[Dataset]

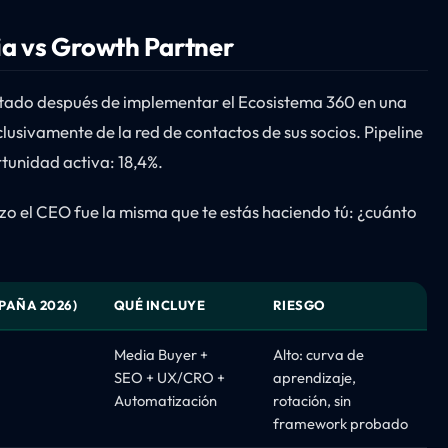
cia vs Growth Partner
sultado después de implementar el Ecosistema 360 en una
usivamente de la red de contactos de sus socios. Pipeline
tunidad activa: 18,4%.
izo el CEO fue la misma que te estás haciendo tú: ¿cuánto
PAÑA 2026)
QUÉ INCLUYE
RIESGO
Media Buyer +
Alto: curva de
SEO + UX/CRO +
aprendizaje,
Automatización
rotación, sin
framework probado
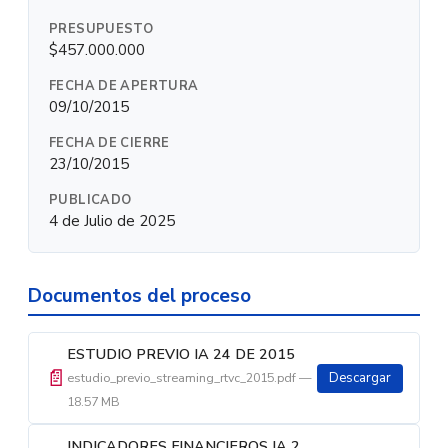
PRESUPUESTO
$457.000.000
FECHA DE APERTURA
09/10/2015
FECHA DE CIERRE
23/10/2015
PUBLICADO
4 de Julio de 2025
Documentos del proceso
ESTUDIO PREVIO IA 24 DE 2015
📄
estudio_previo_streaming_rtvc_2015.pdf —
Descargar
18.57 MB
INDICADORES FINANCIEROS IA 24 DE 2015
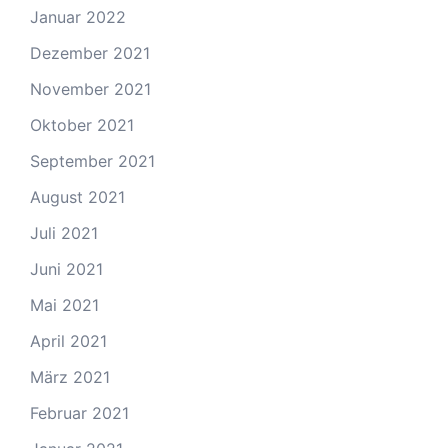
Januar 2022
Dezember 2021
November 2021
Oktober 2021
September 2021
August 2021
Juli 2021
Juni 2021
Mai 2021
April 2021
März 2021
Februar 2021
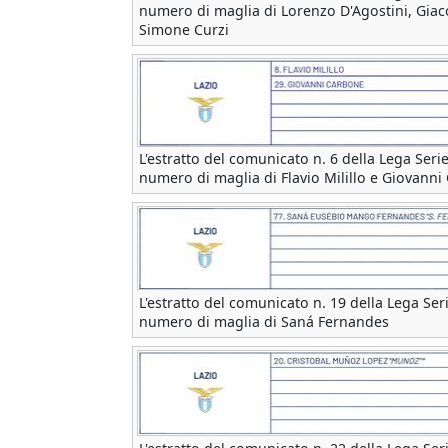
numero di maglia di Lorenzo D'Agostini, Gia
Simone Curzi
L'estratto del comunicato n. 6 della Lega Serie
numero di maglia di Flavio Milillo e Giovann
L'estratto del comunicato n. 19 della Lega Seri
numero di maglia di Saná Fernandes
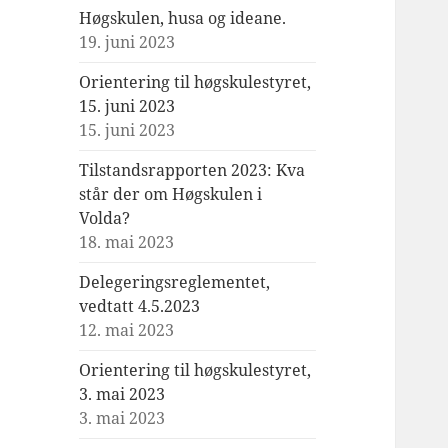
Høgskulen, husa og ideane.
19. juni 2023
Orientering til høgskulestyret,
15. juni 2023
15. juni 2023
Tilstandsrapporten 2023: Kva
står der om Høgskulen i
Volda?
18. mai 2023
Delegeringsreglementet,
vedtatt 4.5.2023
12. mai 2023
Orientering til høgskulestyret,
3. mai 2023
3. mai 2023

[/Dataset]

What this task involves
Extract all of the text from the data above, reproducing each line word for word and in the same order. Leave the pictures out of your answer.

Task answer
cia vs Growth Partner
sultado después de implementar el Ecosistema 360 en una
usivamente de la red de contactos de sus socios. Pipeline
tunidad activa: 18,4%.
izo el CEO fue la misma que te estás haciendo tú: ¿cuánto
PAÑA 2026)
QUÉ INCLUYE
RIESGO
Media Buyer +
Alto: curva de
SEO + UX/CRO +
aprendizaje,
Automatización
rotación, sin
framework probado
PRESUPUESTO
$457.000.000
FECHA DE APERTURA
09/10/2015
FECHA DE CIERRE
23/10/2015
PUBLICADO
4 de Julio de 2025
Documentos del proceso
ESTUDIO PREVIO IA 24 DE 2015
📄
estudio_previo_streaming_rtvc_2015.pdf —
Descargar
18.57 MB
INDICADORES FINANCIEROS IA 24 DE 2015
Januar 2022
Dezember 2021
November 2021
Oktober 2021
September 2021
August 2021
Juli 2021
Juni 2021
Mai 2021
April 2021
März 2021
Februar 2021
numero di maglia di Lorenzo D'Agostini, Gia
Simone Curzi
L'estratto del comunicato n. 6 della Lega Serie
numero di maglia di Flavio Milillo e Giovann
L'estratto del comunicato n. 19 della Lega Seri
numero di maglia di Saná Fernandes
Høgskulen, husa og ideane.
19. juni 2023
Orientering til høgskulestyret,
15. juni 2023
15. juni 2023
Tilstandsrapporten 2023: Kva
står der om Høgskulen i
Volda?
18. mai 2023
Delegeringsreglementet,
vedtatt 4.5.2023
12. mai 2023
Orientering til høgskulestyret,
3. mai 2023
3. mai 2023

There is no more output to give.